The average number of independent directors per company at the beginning of the period analyzed stands at 3.6. After decreasing slightly during the first years, between 2008 and 2013 it experiences a certain stability, before starting an upward trend that continues until the end of the period, in which the value stands at 3.9. Figure 15a shows the average director profile of the companies in each year, represented by the SEP index. There is a very significant increase in the number of expertise units in the E/C profile (directors who have held or are currently holding different types of management positions in other companies or have carried out outstanding advisory tasks), starting with 0.47 in 2004 and reaching more than 0.6 expertise units in 2020. Therefore, companies are demanding profiles that provide management experience and knowledge. Noteworthy, although to a lesser extent, is the increase in the A/T/A profile (directors with specific expertise in auditing, tax or accounting), as well as the decrease in the L profile (lawyers and legal experts), although the latter two are at a much lower level than the former. The rest of the profiles show a certain stability over the period analyzed.

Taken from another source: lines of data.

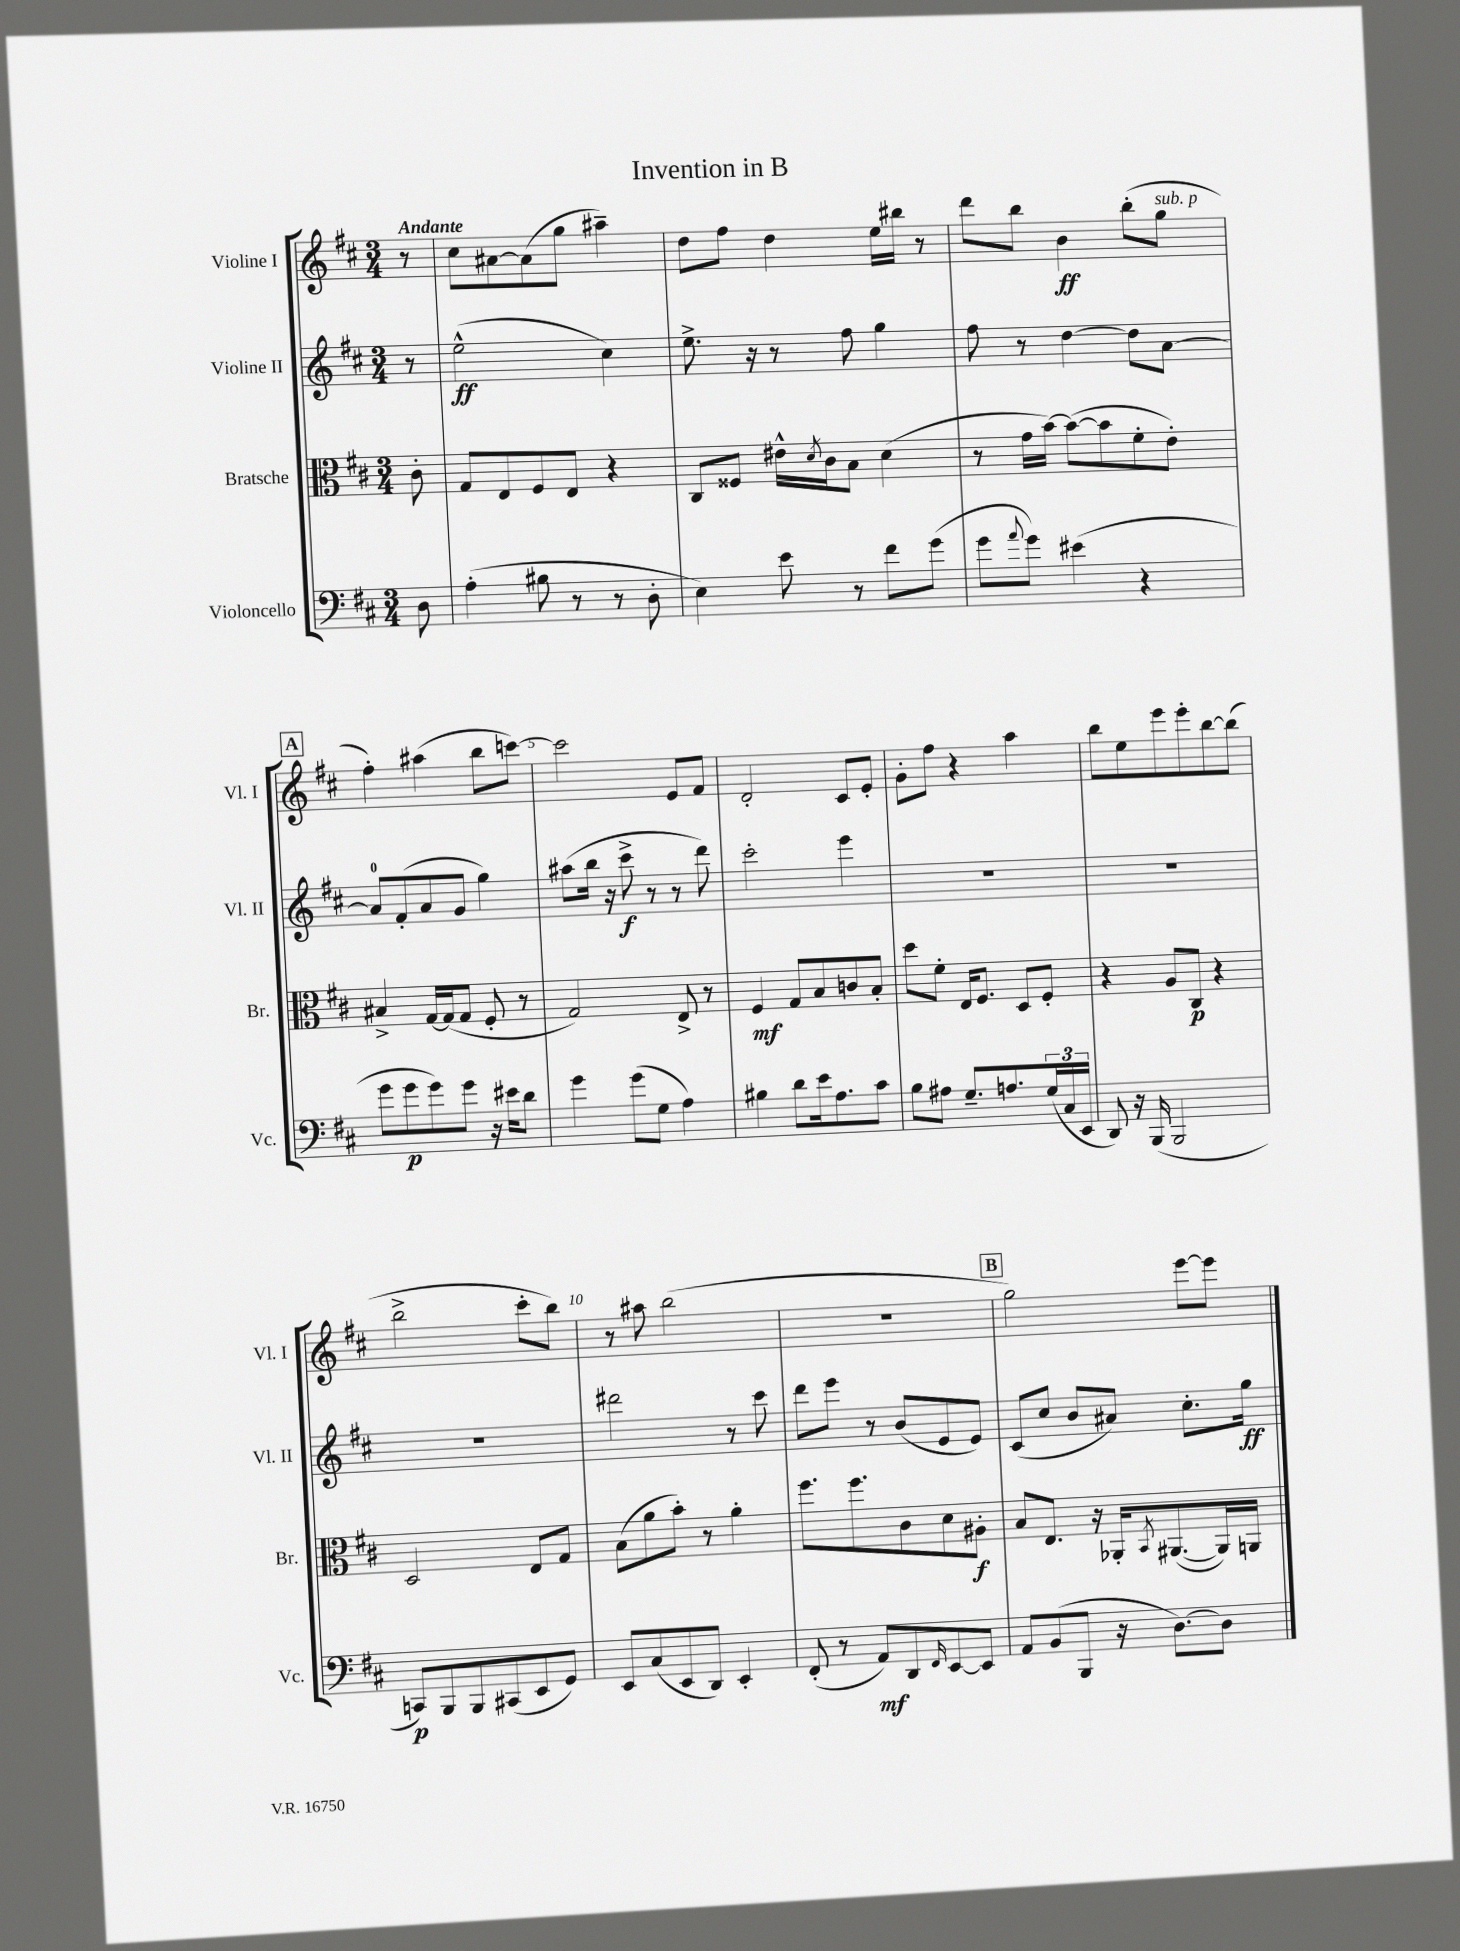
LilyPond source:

\header { title = "Invention in B" }
<<
\new StaffGroup <<
\new Staff = "s0" \with { instrumentName = "Violine I" shortInstrumentName = "Vl. I" } {
    \clef treble \key d \major \numericTimeSignature \time 3/4 \partial 8 \tempo "Andante"
    r8 |
    cis''8 ais'8~ ais'8( g''8 ais''4--) |
    d''8 fis''8 d''4 e''16 bis''16 r8 |
    d'''8 b''8 b'4\ff b''8-.( g''8^\markup { \italic "sub. p" } |
    \mark \markup { \box "A" } fis''4-.) ais''4( b''8 c'''8~) |
    c'''2 e'8 fis'8 |
    d'2-. cis'8 e'8-. |
    g'8-. fis''8 r4 a''4 |
    b''8 e''8 e'''8 e'''8-. b''8~ b''8( |
    b''2-> cis'''8-. b''8) |
    r8 ais''8 b''2( |
    R2. |
    \mark \markup { \box "B" } g''2) e'''8~ e'''8 \bar "|." |
}
\new Staff = "s1" \with { instrumentName = "Violine II" shortInstrumentName = "Vl. II" } {
    \clef treble \key d \major \numericTimeSignature \time 3/4 \partial 8
    r8 |
    e''2-^\ff( cis''4) |
    e''8.-> r16 r8 fis''8 g''4 |
    fis''8 r8 d''4~ d''8 a'8~ |
    \mark \markup { \box "A" } a'8-0 fis'8-.( a'8 g'8 g''4) |
    ais''8( b''16 r16 cis'''8->\f r8 r8 d'''8) |
    cis'''2-. e'''4 |
    R2. |
    R2. |
    R2. |
    dis'''2 r8 cis'''8 |
    d'''8 e'''8 r8 b'8( e'8 e'8) |
    \mark \markup { \box "B" } cis'8( cis''8 b'8 ais'8) cis''8.-. g''16\ff \bar "|." |
}
\new Staff = "s2" \with { instrumentName = "Bratsche" shortInstrumentName = "Br." } {
    \clef alto \key d \major \numericTimeSignature \time 3/4 \partial 8
    cis'8-. |
    g8 e8 fis8 e8 r4 |
    cis8 fisis8 eis'16-^ \acciaccatura { d'8 } cis'16 b8 d'4( |
    r8 g'16 b'16~) b'8~( b'8 fis'8-. e'8-.) |
    \mark \markup { \box "A" } bis4-> g16~ g16( g8 fis8-. r8 |
    g2) e8-> r8 |
    fis4\mf g8 b8 c'8 b8-. |
    d''8 fis'8-. e16 fis8. d8 fis8-. |
    r4 a8 cis8\p r4 |
    d2 e8 g8 |
    b8( a'8 b'8-.) r8 a'4-. |
    fis''8. fis''8. cis'8 d'8 ais8-.\f |
    \mark \markup { \box "B" } b8 e8. r16 aes,16-. \acciaccatura { b,8 } ais,8.~( ais,16) a,16 \bar "|." |
}
\new Staff = "s3" \with { instrumentName = "Violoncello" shortInstrumentName = "Vc." } {
    \clef bass \key d \major \numericTimeSignature \time 3/4 \partial 8
    d8 |
    a4-.( bis8 r8 r8 d8-. |
    e4) e'8 r8 fis'8 g'8( |
    g'8 \appoggiatura { a'8 } g'8) eis'4( r4 |
    \mark \markup { \box "A" } g'8 g'8\p g'8) g'8 r16 eis'16 d'8 |
    g'4 g'8( g8 a4) |
    bis4 d'8 e'16 a8. cis'8 |
    b8 ais8 g8.-- a8. \tuplet 3/2 { g16( cis16 e,16 } |
    d,8) r16 b,,16( b,,2 |
    c,8\p) b,,8 b,,8 cis,8( e,8 g,8) |
    e,8 cis8( e,8 d,8) e,4-. |
    fis,8-.( r8 a,8\mf) d,8 \grace { fis,16 } e,8~ e,8 |
    \mark \markup { \box "B" } a,8 b,8( b,,8 r16 d8.~) d8 \bar "|." |
}
>>
>>
\layout { \context { \Score \override BarNumber.break-visibility = ##(#f #t #t) barNumberVisibility = #(every-nth-bar-number-visible 5) } }
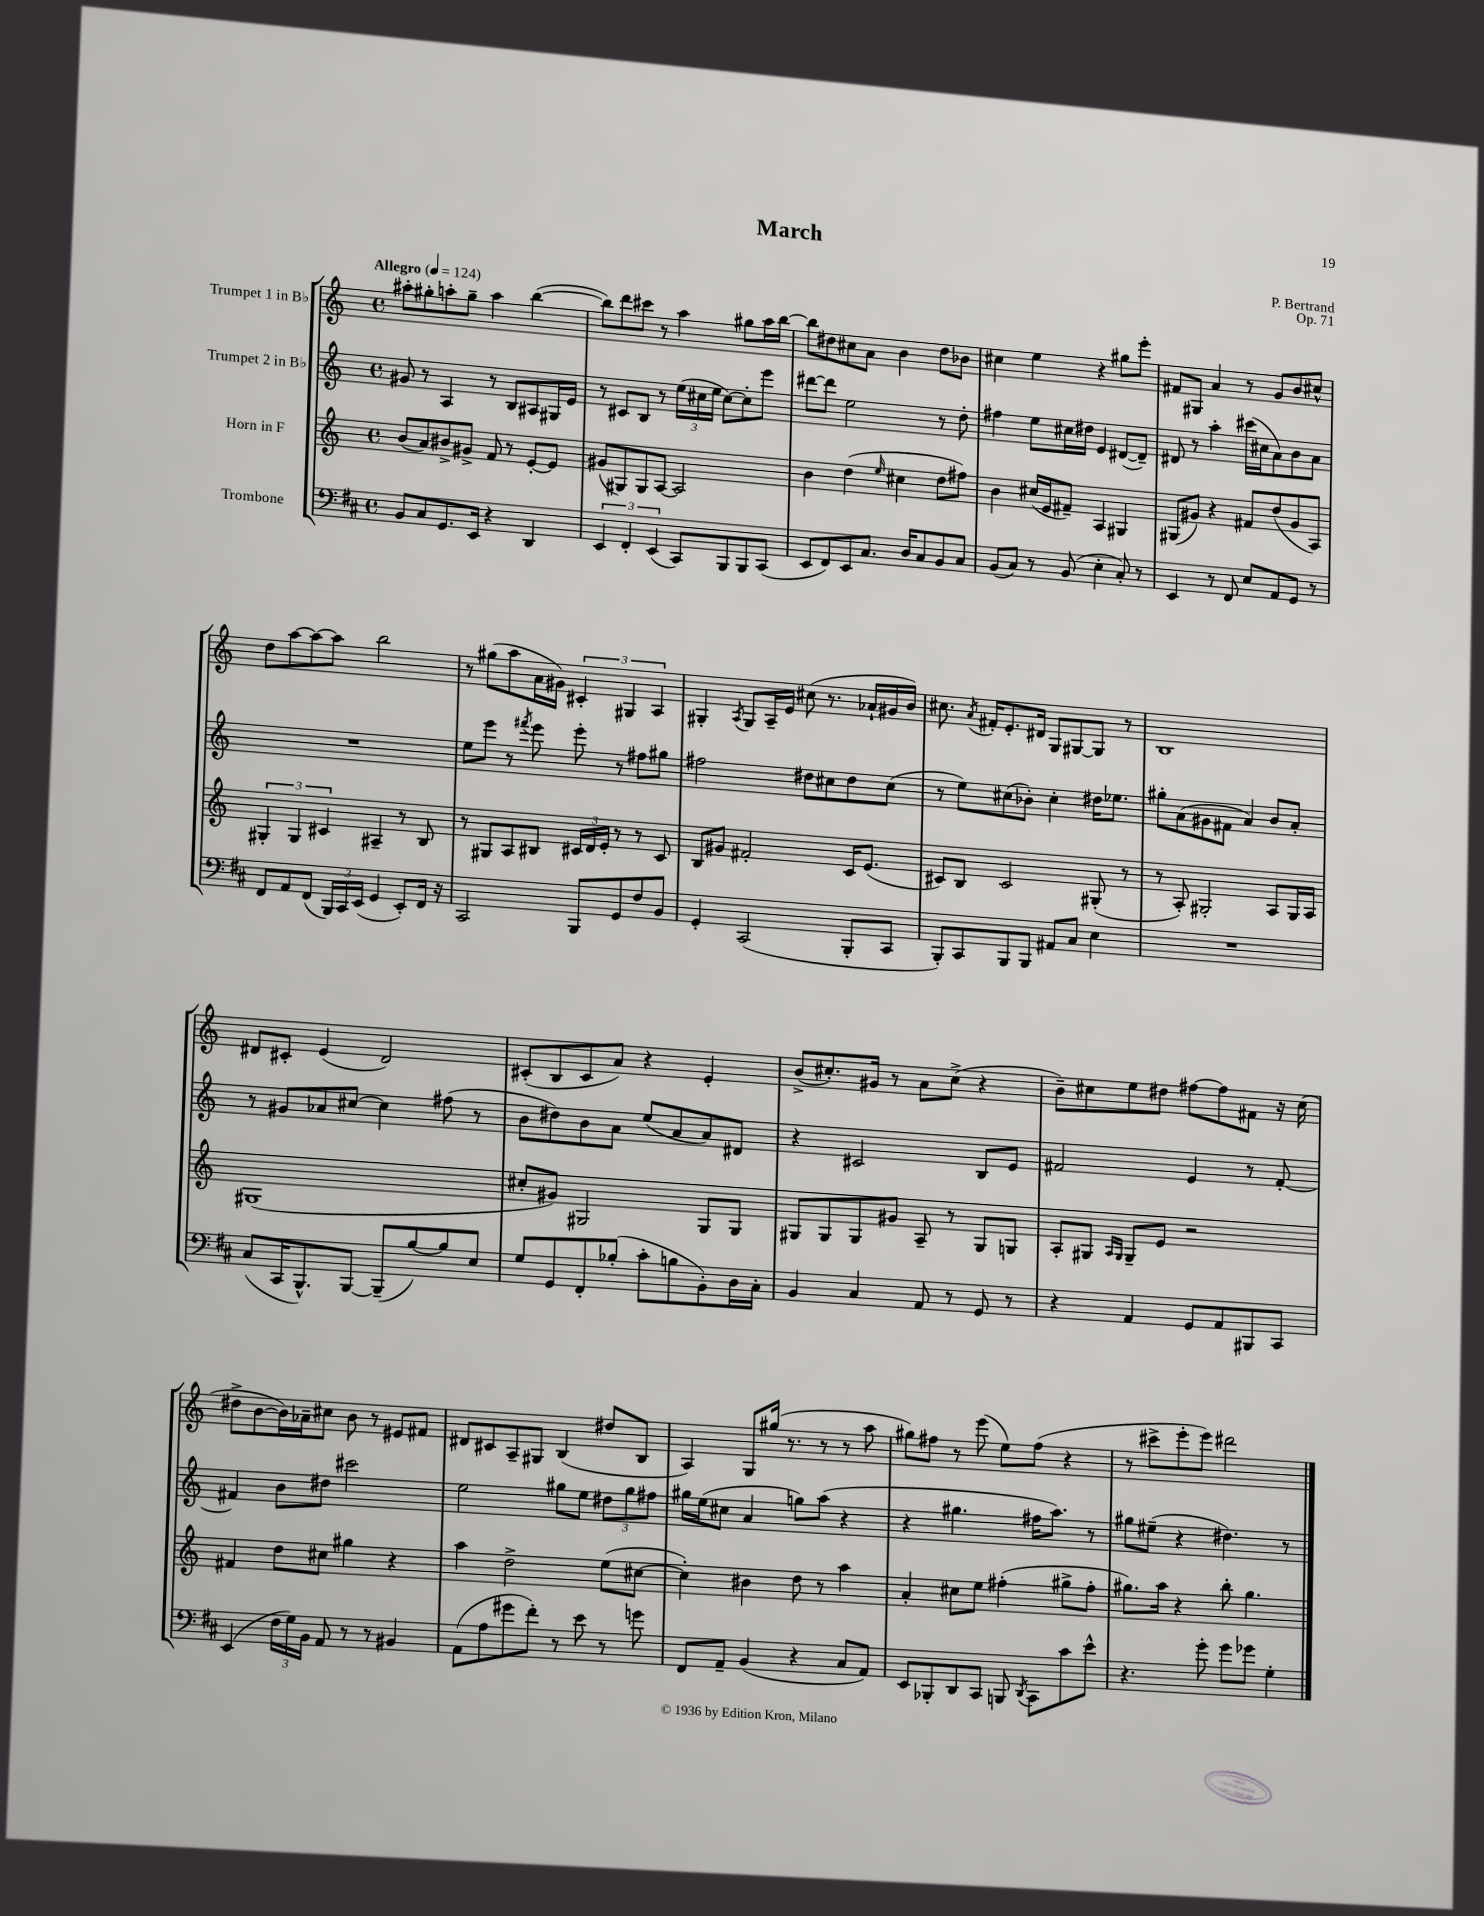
\header { title = "March" composer = "P. Bertrand" opus = "Op. 71" }
<<
\new StaffGroup <<
\new Staff = "s0" \with { instrumentName = "Trumpet 1 in Bb" } {
    \clef treble \key c \major \defaultTimeSignature \time 4/4 \tempo "Allegro" 4 = 124
    \autoBeamOff ais''8[-. gis''8-. a''8-. gis''8]-- a''4 b''4~( |
    b''8[) d'''8 cis'''8] r8 a''4 gis''8[ a''16 b''16]~ |
    b''8[ dis''8 cis''8 a'8] b'4 dis''8[ bes'8] |
    cis''4 e''4 r4 gis''8[ e'''8]-. |
    fis'8[ gis8] a'4 r8 g'8[ b'8 cis''8]-^ |
    d''8[ a''8~ a''8~ a''8] b''2 |
    r8 gis''8[( a''8 a'16 gis'16]) \tuplet 3/2 { cis'4-. gis4 a4 } |
    gis4-. \acciaccatura { a8 } gis8[ a16-- e'16] cis''8( r8. aes'16[-! gis'16 b'16]) |
    cis''8. \acciaccatura { a'8 } fis'16[-. e'8.-. dis'16] g8[ gis8~ gis8] r8 |
    b1 |
    dis'8[ cis'8]-. e'4( dis'2) |
    cis'8[-.( b8 cis'8 a'8]) r4 e'4-. |
    b'8[->( cis''8.-.) gis'16] r8 a'8[ cis''8]->( r4 |
    b'8[--) cis''8 e''8 dis''8] fis''8[~ fis''8 fis'8] r16 cis''16( |
    dis''8[-> b'8~ b'16) aes'16-- cis''8] b'8 r8 eis'8[ fis'8] |
    dis'8[ cis'8 a8-- gis8] b4( dis''8[ b8] |
    a4) g8[ gis''16]( r8. r8 r8 a''8 |
    gis''8[) fis''8] r8 e'''8( e''8[) fis''8]( r4 |
    r8 cis'''8[-> e'''8-. e'''8]) dis'''2 \bar "|." |
}
\new Staff = "s1" \with { instrumentName = "Trumpet 2 in Bb" } {
    \clef treble \key c \major \defaultTimeSignature \time 4/4
    \autoBeamOff gis'8 r8 a4 r8 b8[ ais8 gis16 e'16] |
    r8 cis'8[ b8] r8 \tuplet 3/2 { e''16[( cis''16 e''16] } cis''8[~) cis''8-. e'''8] |
    dis'''8[~ dis'''8] e''2 r8 d''8-. |
    fis''4 e''8[ cis''16 dis''16] e'4 dis'8[~( dis'8]--) |
    dis'8 r8 a''4-. cis'''16[( cis''16 a'8) b'8 a'8] |
    R1 |
    e''8[ e'''8] r8 \acciaccatura { fis'''8 } e'''8 e'''8-. r8 fis''8[ gis''8] |
    fis''2 dis''8[ cis''8 dis''8 cis''8]( |
    r8 e''8[) cis''8( bes'8]-.) cis''4-. dis''16[ ees''8.] |
    gis''8[-. a'8( gis'8 fis'8] a'4) b'8[ a'8]-. |
    r8 gis'8[ aes'8 cis''8]~ cis''4 fis''8( r8 |
    b'8[ dis''8) b'8 a'8] e''8[( a'8 a'8) dis'8] |
    r4 cis'2 b8[ e'8] |
    fis'2 e'4 r8 fis'8~-. |
    fis'4 b'8[ dis''8] cis'''2 |
    e''2 gis''8[ e''8] \tuplet 3/2 { dis''8[ gis''8 fis''8] } |
    gis''16[ e''16( cis''8] a'4 g''8[) a''8]( r4 |
    r4 gis''4. fis''16[ a''8.]) r8 |
    gis''8[ eis''8]--( r4 dis''4.) r8 \bar "|." |
}
\new Staff = "s2" \with { instrumentName = "Horn in F" } {
    \clef treble \key c \major \defaultTimeSignature \time 4/4
    \autoBeamOff b'8[( a'8) bis'8-> gis'8]-> f'8 r8 e'8[~-. e'8] |
    gis'8[( gis8) gis8 a8]~ a2 |
    b'4 d''4( \grace { e''16 } cis''4 d''8[ fis''8]) |
    b'4 cis''16[( e'16 fis'8]--) a4 gis4 |
    gis8[( gis'8]) r4 fis'8[ d''8( gis'8 a8]) |
    \tuplet 3/2 { gis4-. gis4 cis'4 } ais4-- r8 b8 |
    r8 gis8[ a8 bis8] \tuplet 3/2 { cis'16[ d'16 e'16]-. } r8 r8 cis'8 |
    b8[ gis'8] fis'2-. c'16[ e'8.]( |
    cis'8[) b8] cis'2 gis8-.( r8 |
    r8 a8-.) gis2-. a8[ gis16 a16] |
    gis1( |
    cis''8[-. gis'8]) gis2 gis8[ gis8] |
    gis8[ gis8 gis8 gis'8] a8-- r8 gis8[ g8] |
    a8[-. gis8] \grace { a16[ gis16] } gis8[-- e'8] r2 |
    fis'4 d''8[ cis''8] gis''4 r4 |
    a''4 d''2-> e''8[( cis''8]~ |
    cis''4-.) bis'4 d''8 r8 a''4 |
    a'4-. cis''8[ e''8] fis''4-.( gis''8[-> fis''8]-. |
    gis''8.[) a''16] r4 b''8-. gis''4. \bar "|." |
}
\new Staff = "s3" \with { instrumentName = "Trombone" } {
    \clef bass \key d \major \defaultTimeSignature \time 4/4
    \autoBeamOff b,8[ cis8 g,8. e,16] r4 d,4 |
    \tuplet 3/2 { e,4 fis,4-. e,4( } cis,8[) b,,8 b,,8 cis,8]( |
    e,8[ fis,8) e,8 cis8.] d16[ cis8 b,8 cis8] |
    b,8[( cis8]) r8 b,8( e4-. cis8-.) r8 |
    e,4 r8 fis,8 e8[ a,8 g,8] r8 |
    fis,8[ a,8 fis,8]( \tuplet 3/2 { b,,16[) cis,16 e,16]( } g,4 e,8[-.) fis,16] r16 |
    cis,2 b,,8[ g,8 fis8 b,8] |
    g,4-. cis,2( b,,8[-. cis,8] |
    b,,8[-.) cis,8 b,,8 b,,8] ais,8[ cis8] e4 |
    R1 |
    cis8[( cis,16 b,,8.-^) b,,8]~ b,,8[--( b8~) b8 e8] |
    g8[ g,8 fis,8-. bes8]-.( cis'8[-. b8 b,8-.) d16 cis16]-. |
    b,4 cis4 a,8 r8 g,8 r8 |
    r4 a,4 g,8[ a,8 bis,,8 cis,8] |
    e,4( \tuplet 3/2 { fis16[ g16) b,16] } a,8 r8 r8 bis,4 |
    a,8[( a8 gis'8 fis'8]-.) r8 e'8 r8 g'8 |
    fis,8[ a,8]-- b,4( r4 cis8[ a,8]) |
    e,8[ bes,,8-. d,8 cis,8] b,,8 \acciaccatura { d,8 } cis,8[ cis'8 e'8]-^ |
    r4. g'8-. g'8[ ges'8] g4-. \bar "|." |
}
>>
>>
\layout { \context { \Score \remove "Bar_number_engraver" } }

The study period is then grouped into three stages (Fig. 15b): precrisis, crisis and post-crisis. With respect to the first profile, contrary to what might be expected, the financial crisis does not seem to have provided an incentive to increase the specialization in finance of the boards, which hardly increases. However, as indicated above, boards are strengthening their E/C profile and, to a lesser extent, their A/T/A profile. There is also a significant decrease in the legal and political profiles (the latter mainly in the post-crisis period). It seems that companies no longer see the value of maintaining a political profile after the financial crisis. Finally, the academic profile remains constant, with a small increase in the crisis stage, which is maintained thereafter.

6 Conclusions

In this work we have developed and trained three DL models based on recurrent networks (AWD-LSTM) and transformers (BERT) to characterize, in six dimensions, the free text career trajectory of Spanish listed companies’ independent directors. Additionally, four ensembles have been implemented, three of them based on standard metrics. The fourth ensemble, stacking, is an innovative proposal based on an MLP trained to choose the best characteristics of each base model in each dimension. A comprehensive test analysis has also been performed to show the validity of our proposal, obtaining an MAE value of 8% for the best ensemble combining the LSTM and BERT models, on a dataset completely independent of the one used in the training phase. Additionally, fine tuning training has been performed using generative LLM data augmentation. The results show that training with augmented data is a promising technique, but requires additional work to achieve significant improvements. In addition, a complete interpretability study has been carried out using the SHAP methodology to identify the basic information used by each model to generate inferences for each biography. This study allows us to know the way in which the models use the tokens in the inference process, thus improving the explainability of the results. Finally, a case study has been constructed using the DL models applied to a corpus of 6564 biographies. This study shows a clear increase in the E/C profile in the period (2004, 2020) both in the study by years and in the study by periods. There is also an increase in the A/T/A profile and a reduction in the L and P profiles. It can be concluded that the work carried out shows the feasibility of DL techniques for the accurate analysis of biographies by demonstrating very reduced MAE and providing mechanisms to improve the explainability of inferences. Our DL techniques generate useful knowledge from unstructured data that could not have been obtained by other means.